General information
- Type: Ultralight trike
- National origin: Russia
- Manufacturer: Airbridge
- Status: In production (2013)

= Airbridge Fregat-Hydro =

Russian ultralight trike

The Airbridge Fregat-Hydro is a Russian seaplane ultralight trike, designed and produced by Airbridge of Moscow. The aircraft is supplied as a complete ready-to-fly-aircraft.

==Design and development==
The Fregat-Hydro was designed to comply with the Fédération Aéronautique Internationale microlight category. It features a cable-braced hang glider-style high-wing, weight-shift controls, a two-seats-in-tandem open cockpit, twin inflatable floats and a single engine in pusher configuration.

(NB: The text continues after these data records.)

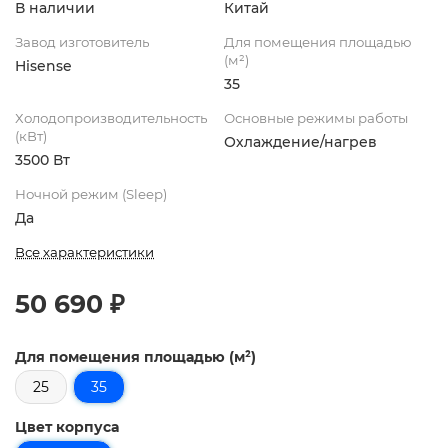
В наличии
Китай
Завод изготовитель
Для помещения площадью
(м²)
Hisense
35
Холодопроизводительность
Основные режимы работы
(кВт)
Охлаждение/нагрев
3500 Вт
Ночной режим (Sleep)
Да
Все характеристики
50 690 ₽
Для помещения площадью (м²)
25
35
Цвет корпуса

The Fregat-Hydro is made from bolted-together aluminum tubing, with its double surface wing covered in Dacron sailcloth. Its 9.28 m span wing is supported by a single tube-type kingpost and uses an "A" frame weight-shift control bar. On the more recent models the powerplant is a modified liquid-cooled, four-stroke, 80 hp Suzuki automotive engine. The aircraft has an empty weight of 230 kg and a gross weight of 500 kg, giving a useful load of 270 kg. With full fuel of 33 L the payload is 246 kg.